There was yet another bit of dirty laundry aired aired earlier this year involving the Secret Service. Back in April it was revealed that someone had released details of an application to join the service by now Congressman Jason Chaffetz. It caused quite a stir and resulted in an apology from DHS. (Fox News)

The Secret Service reportedly is being accused of leaking private information on how Republican Rep. Jason Chaffetz — one of the agency’s toughest critics — was rejected for a job there more than a decade ago.

The bizarre chain of events prompted Homeland Security Secretary Jeh Johnson to personally call Chaffetz on Thursday night and apologize. Secret Service Director Joseph Clancy also called to apologize, according to a DHS spokeswoman.

Spokeswoman Marsha Catron said in a statement that Johnson is now seeking an investigation, “and if the allegations … are true, those responsible should be held accountable.”

That last comment from the DHS spokesperson is of particular interest this week. “Those responsible should be held accountable.” But before you can get around to any of the actual holding you need to complete an investigation and determine who the responsible parties are and how things went off the rails. That process has been dragging out for a while now and there are indications this week that the methods being employed may not be quite above board.
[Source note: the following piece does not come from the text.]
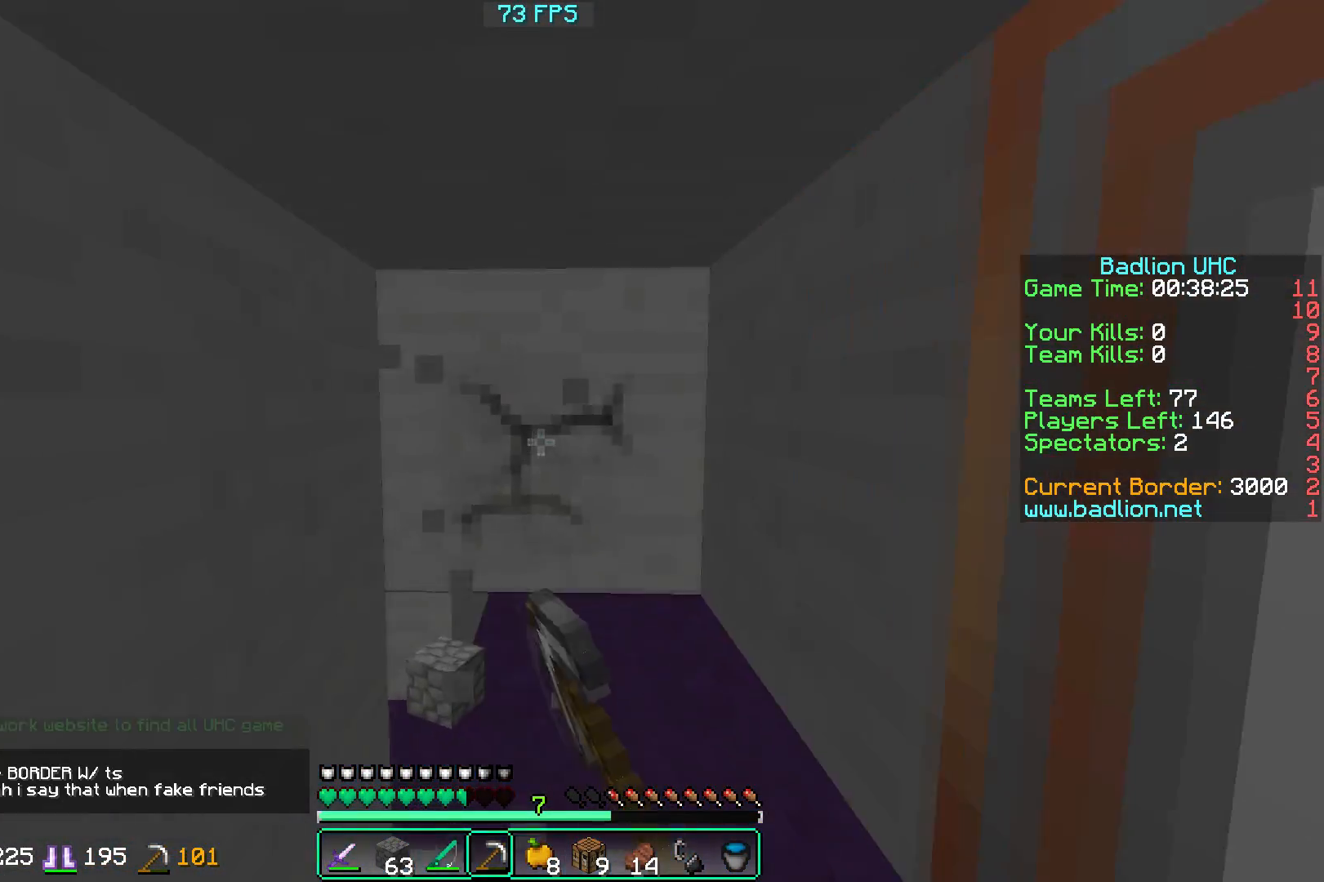
{"keys": ["w"], "mouse": ["left"], "events": []}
For one thing, if you’re going to be investigating the Secret Service, should you really be inviting the Secret Service to take part in the investigation? (WaPo)

John Roth is the top watchdog at the Department of Homeland Security, a position shielded by law from outside pressure so he can conduct independent inquiries of the government’s sensitive internal workings.

But during a nearly completed investigation of the Secret Service, Roth’s office has taken the unorthodox step of allowing officials from the service to work alongside his agents as they tried to determine how unflattering information about a congressman was disclosed from the agency’s files, according to half a dozen people familiar with the inquiry.

Legal experts and former government investigators said the approach threatens the integrity of the investigation of who at the Secret Service uncovered and leaked material showing that Rep. Jason Chaffetz (R-Utah) — chairman of a House committee overseeing the agency — had once been rejected for a job as an agent.

The details of this are truly amazing. Secret Service staff members were allowed to sit in on the interviews with more than three dozen staffers who were questioned about the leak. In some instances they went out and questioned witnesses themselves. One of those was an agent who had allegedly been in contact with a reporter for the Washington Post, adding even more fuel to the fire. The Secret Service was allowed to gain access to the agent’s private cell phone records showing they had contacted the reporter and ask them about it.

Were they trying to find out how the leak happened or punish the people who were talking out of the school to the press? It’s bad enough that people are leaping over fences at the White House and crashing drones on the lawn. Of course, in the case of the former incident we might have gotten a clue from the fact that their first proposed remedy was to say, “Hey… maybe we’ll start locking the door now.”

Much like the VA, the EPA, the labor board and so many others, there are more than sufficient indications to conclude that there’s something seriously wrong at the Secret Service. The old saying informs us that a new broom sweeps clean, but from the looks of things in Washington today we’re going to need an industrial sized vacuum cleaner.